TEXT PASSAGE:
JAX

Flax vs. TensorFlow

Derrick Mwiti

Aug 23, 2022 • 6 min read

Flax is the neural network library for JAX. TensorFlow is a deep learning library with a large ecosystem of tools and resources. Flax and TensorFlow are similar but different in some ways. For instance, both Flax and TensorFlow can run on XLA.

Let's look at the differences between Flax and TensorFlow from my perspective as a user of both libraries.

Random number generation in TensorFlow and Flax

In TensorFlow, you can set global or function level seeds. Generating random numbers in TensorFlow is quite straightforward.

tf.random.set_seed(6853)

However, this is not the case in Flax. Flax is built on top of JAX. JAX expects pure functions, meaning functions without any side effects. To achieve this JAX introduces stateless pseudo-random number generators (PRNGs). For example, calling the random number generator from NumPy will result in a different number every time.

import numpy as np
print(np.random.random())
print(np.random.random())
print(np.random.random())

In JAX and Flax, the result should be the same on every call. We, therefore, generate random numbers from a random state. The state should not be re-used. It can be split to obtain several pseudo-random numbers.

import jax 
key = jax.random.PRNGKey(0)
key1, key2, key3 = jax.random.split(key, num=3)

Model definition in Flax and TensorFlow

Model definition in TensorFlow is made easy by the Keras API. You can use Keras to define Sequential or Functional networks. Keras has many layers for designing various types of networks, such as CNNs, and LSTMS.

In Flax, networks are designed using the setup or compact way. The setup method is explicit, while the compact way is in-line. Setup is very similar to how networks are designed in PyTorch. For example, here is a network designed with the setup way.

class MLP(nn.Module):
  def setup(self):
    # Submodule names are derived by the attributes you assign to. In this
    # case, "dense1" and "dense2". This follows the logic in PyTorch.
    self.dense1 = nn.Dense(32)
    self.dense2 = nn.Dense(32)

  def __call__(self, x):
    x = self.dense1(x)
    x = nn.relu(x)
    x = self.dense2(x)
    return x

Here's the same network designed in a compact way. The compact way is more straightforward because there is less code duplicity.

WORK REQUIRED: In the Flax vs. TensorFlow article, what are the two ways of designing networks in Flax?

DATASET CONTENT:
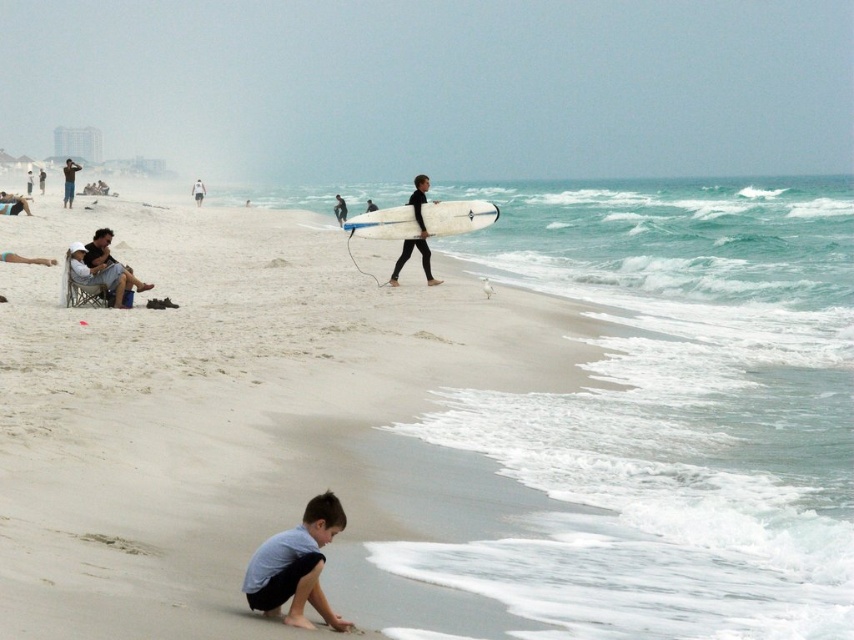
Question: Does light blue cotton shirt at lower center have a smaller size compared to white glossy surfboard at center?

Choices:
 (A) no
 (B) yes

Answer: (B)

Question: Is light brown fabric chair at upper left positioned behind dark blue wetsuit at center?

Choices:
 (A) yes
 (B) no

Answer: (B)

Question: Which is nearer to the light brown fabric chair at upper left?

Choices:
 (A) white t-shirt at center
 (B) dark blue wetsuit at center

Answer: (A)

Question: Which point is closer to the camera taking this photo?

Choices:
 (A) (199, 205)
 (B) (69, 177)
 (C) (53, 340)

Answer: (C)

Question: Which point is farther to the camera?

Choices:
 (A) (291, 538)
 (B) (418, 224)
 (C) (108, 236)
 (D) (349, 278)

Answer: (D)

Question: Where is white sand at center located in relation to white glossy surfboard at center in the image?

Choices:
 (A) left
 (B) right

Answer: (A)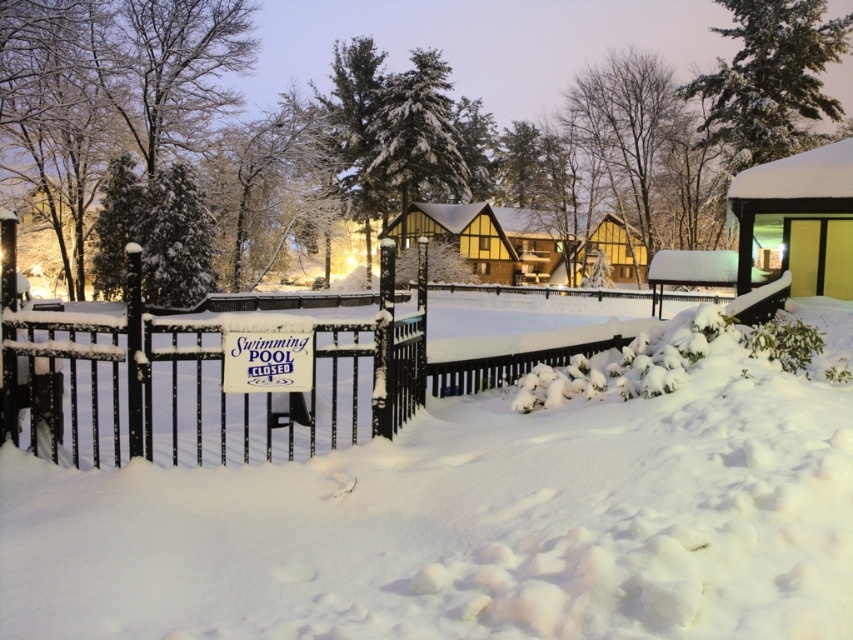
Who is positioned more to the right, black metal fence at center or white plastic sign at center?

black metal fence at center is more to the right.

Does black metal fence at center appear over white plastic sign at center?

Yes, black metal fence at center is above white plastic sign at center.

This screenshot has height=640, width=853. Identify the location of black metal fence at center. (248, 392).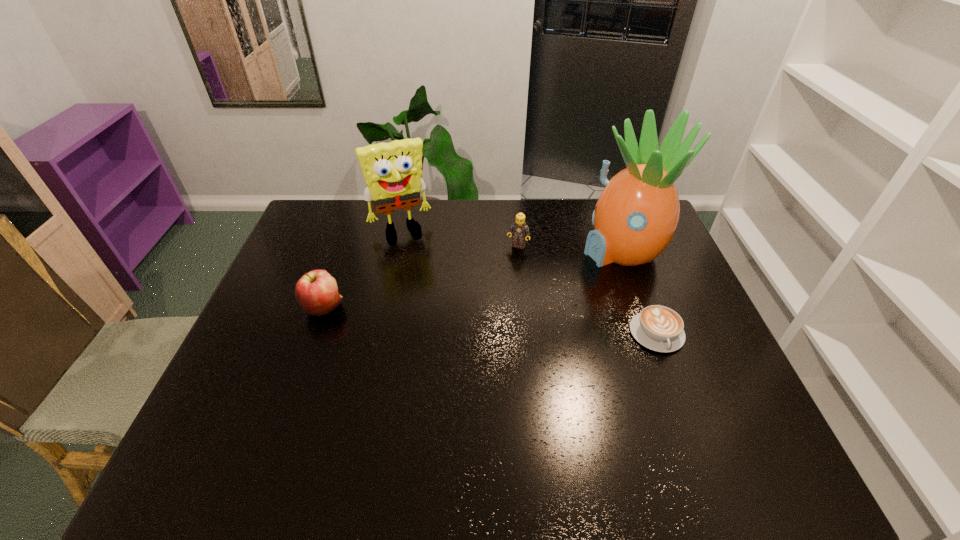
Image resolution: width=960 pixels, height=540 pixels. Find the location of `cappuccino located in the right edge section of the desktop`. cappuccino located in the right edge section of the desktop is located at coordinates (659, 328).

Locate an element on the screen. Image resolution: width=960 pixels, height=540 pixels. pineapple positioned at the right edge is located at coordinates (636, 215).

Image resolution: width=960 pixels, height=540 pixels. I want to click on object present at the far right corner, so click(x=636, y=215).

Where is `vacant space at the far edge of the desktop`? This screenshot has height=540, width=960. vacant space at the far edge of the desktop is located at coordinates (535, 221).

Where is `vacant space at the near edge of the desktop`? vacant space at the near edge of the desktop is located at coordinates (639, 426).

In the image, there is a desktop. Identify the location of vacant space at the left edge. (265, 382).

Identify the location of vacant space at the right edge of the desktop. (719, 346).

What are the coordinates of `vacant position at the near right corner of the desktop` in the screenshot? It's located at (713, 395).

Image resolution: width=960 pixels, height=540 pixels. Identify the location of vacant space that's between the shortest object and the leftmost object. (491, 321).

I want to click on vacant area that lies between the sponge and the Lego, so click(x=459, y=238).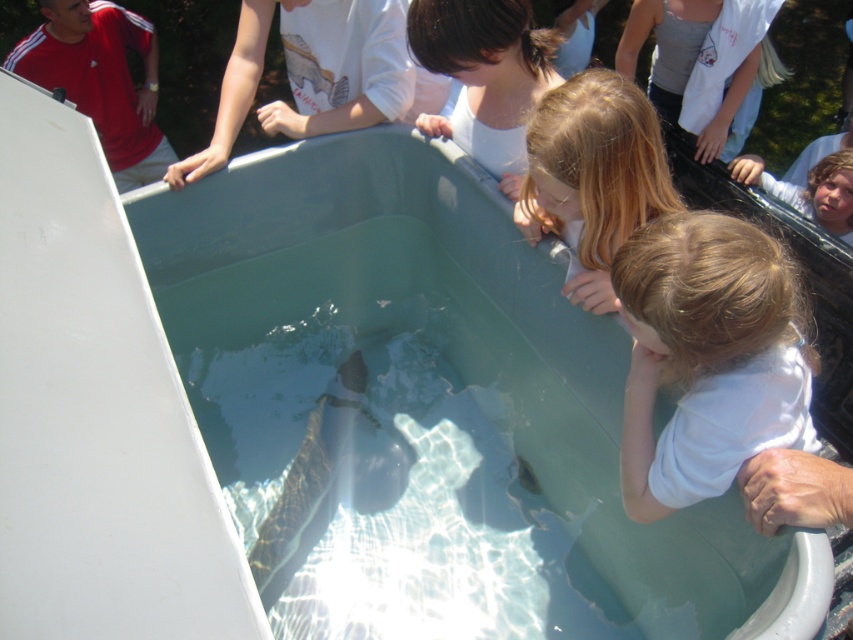
You are a parent at the scene and want to ensure the safety of your child. Considering the height of the clear plastic tub at center and the blonde hair at lower center, is there a risk that the child might accidentally fall into the tub?

The clear plastic tub at center has a greater height compared to blonde hair at lower center, so the tub is taller than the child. This means the edge of the tub is higher than the child, reducing the risk of them falling in accidentally.

You are standing in front of a large white container filled with water where several people are observing a fish. There is a point at coordinates (469, 348). Based on the scene description, can you determine what object this point is pointing to?

The point at coordinates (469, 348) corresponds to the clear plastic tub at center.

You are a photographer trying to capture a clear shot of the light brown hair at lower right and the brown hair at upper center. Which person should you focus on first to ensure they are in frame without overlapping?

You should focus on the brown hair at upper center first because it occupies more space than the light brown hair at lower right, making it easier to position in the frame without overlapping.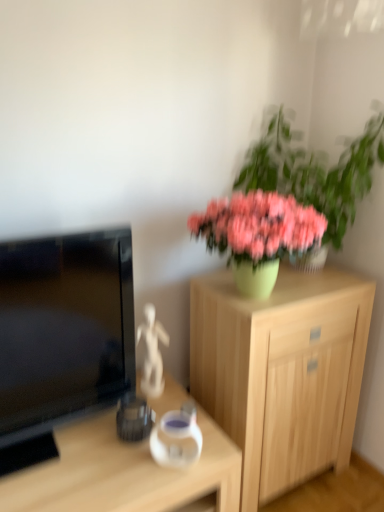
The image size is (384, 512). Identify the location of blank space situated above matte wood desk at lower left (from a real-world perspective). (99, 460).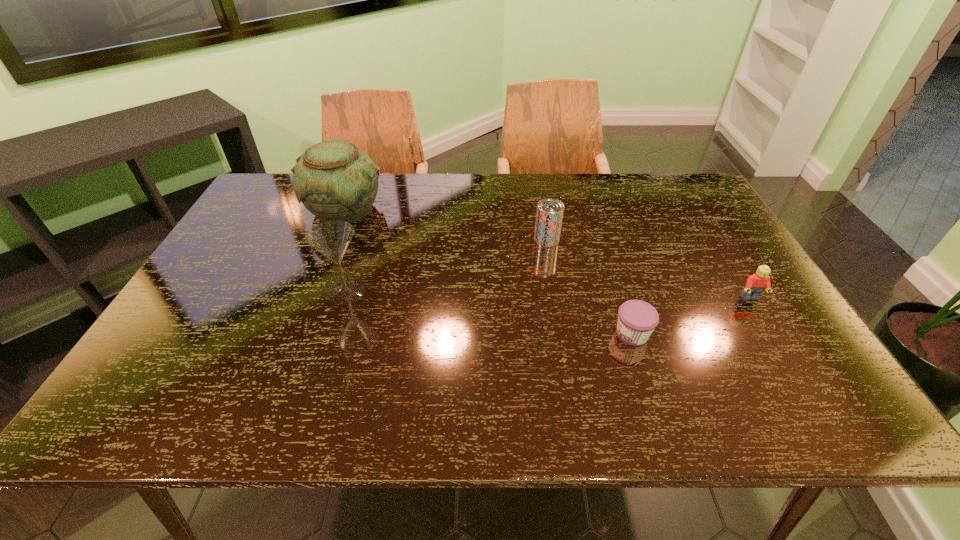
What are the coordinates of `pottery` in the screenshot? It's located at coord(335,180).

Where is `flute glass`? flute glass is located at coordinates (331, 238).

The height and width of the screenshot is (540, 960). I want to click on beer can, so click(x=549, y=216).

The width and height of the screenshot is (960, 540). Identify the location of Lego. (755, 284).

You are a GUI agent. You are given a task and a screenshot of the screen. Output one action in this format:
    pyautogui.click(x=<x>, y=<y>)
    Task: Click on the shortest object
    The image size is (960, 540).
    Given the screenshot: What is the action you would take?
    pyautogui.click(x=637, y=319)

Find the location of `the fourth object from left to right`. the fourth object from left to right is located at coordinates (637, 319).

What are the coordinates of `vacant space located on the right of the pottery` in the screenshot? It's located at (513, 210).

This screenshot has height=540, width=960. I want to click on vacant point located 0.350m on the right of the flute glass, so click(x=504, y=292).

The image size is (960, 540). I want to click on vacant space located 0.090m on the right of the third object from right to left, so click(x=590, y=239).

Where is `free space located 0.170m on the face of the Lego`? free space located 0.170m on the face of the Lego is located at coordinates (788, 360).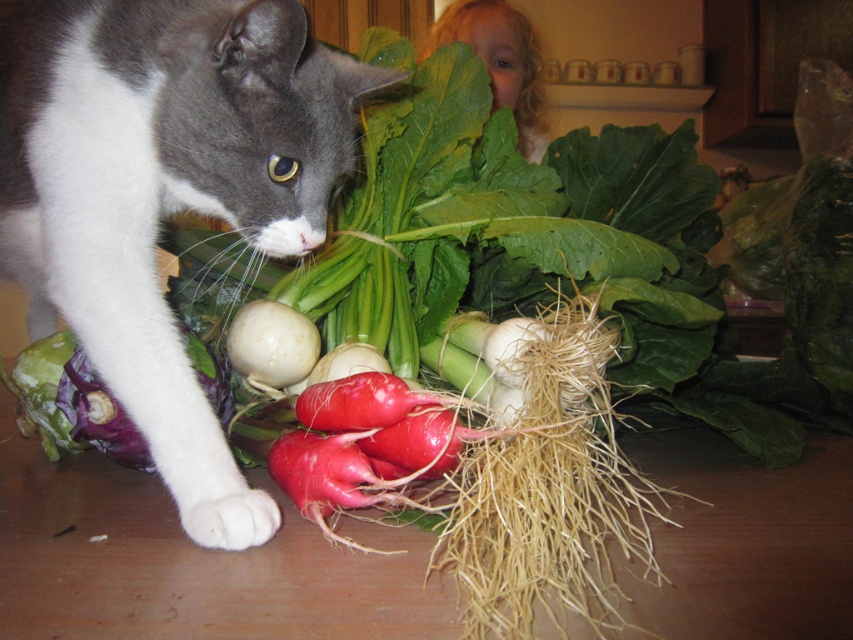
In the scene shown: Does dry straw roots at center have a greater height compared to white matte onion at center?

Yes, dry straw roots at center is taller than white matte onion at center.

Who is more distant from viewer, (485, 618) or (254, 378)?

The point (254, 378) is behind.

Identify the location of dry straw roots at center. (550, 492).

Between gray fur cat at left and dry straw roots at center, which one is positioned lower?

dry straw roots at center is lower down.

Based on the photo, is gray fur cat at left closer to the viewer compared to dry straw roots at center?

No, gray fur cat at left is further to the viewer.

You are a GUI agent. You are given a task and a screenshot of the screen. Output one action in this format:
    pyautogui.click(x=<x>, y=<y>)
    Task: Click on the gray fur cat at left
    This screenshot has height=640, width=853.
    Given the screenshot: What is the action you would take?
    click(x=164, y=192)

The height and width of the screenshot is (640, 853). I want to click on gray fur cat at left, so click(164, 192).

Can you confirm if gray fur cat at left is shorter than white matte onion at center?

In fact, gray fur cat at left may be taller than white matte onion at center.

Is point (265, 193) more distant than point (302, 332)?

No.

Describe the element at coordinates (164, 192) in the screenshot. I see `gray fur cat at left` at that location.

This screenshot has width=853, height=640. What are the coordinates of `gray fur cat at left` in the screenshot? It's located at click(x=164, y=192).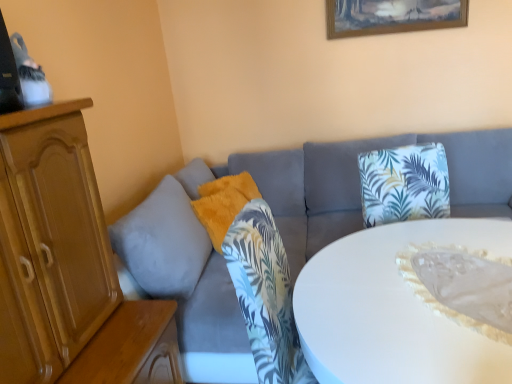
Question: Is white glossy table at center far from wooden picture frame at upper center?

Choices:
 (A) yes
 (B) no

Answer: (A)

Question: Is white glossy table at center at the left side of wooden picture frame at upper center?

Choices:
 (A) no
 (B) yes

Answer: (B)

Question: Is white glossy table at center facing towards wooden picture frame at upper center?

Choices:
 (A) yes
 (B) no

Answer: (B)

Question: Considering the relative sizes of white glossy table at center and wooden picture frame at upper center in the image provided, is white glossy table at center taller than wooden picture frame at upper center?

Choices:
 (A) no
 (B) yes

Answer: (B)

Question: Is white glossy table at center wider than wooden picture frame at upper center?

Choices:
 (A) yes
 (B) no

Answer: (A)

Question: Is the position of white glossy table at center less distant than that of wooden picture frame at upper center?

Choices:
 (A) yes
 (B) no

Answer: (A)

Question: Does wooden picture frame at upper center have a lesser height compared to white glossy table at center?

Choices:
 (A) yes
 (B) no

FINISHED TASK: The setup way and the compact way.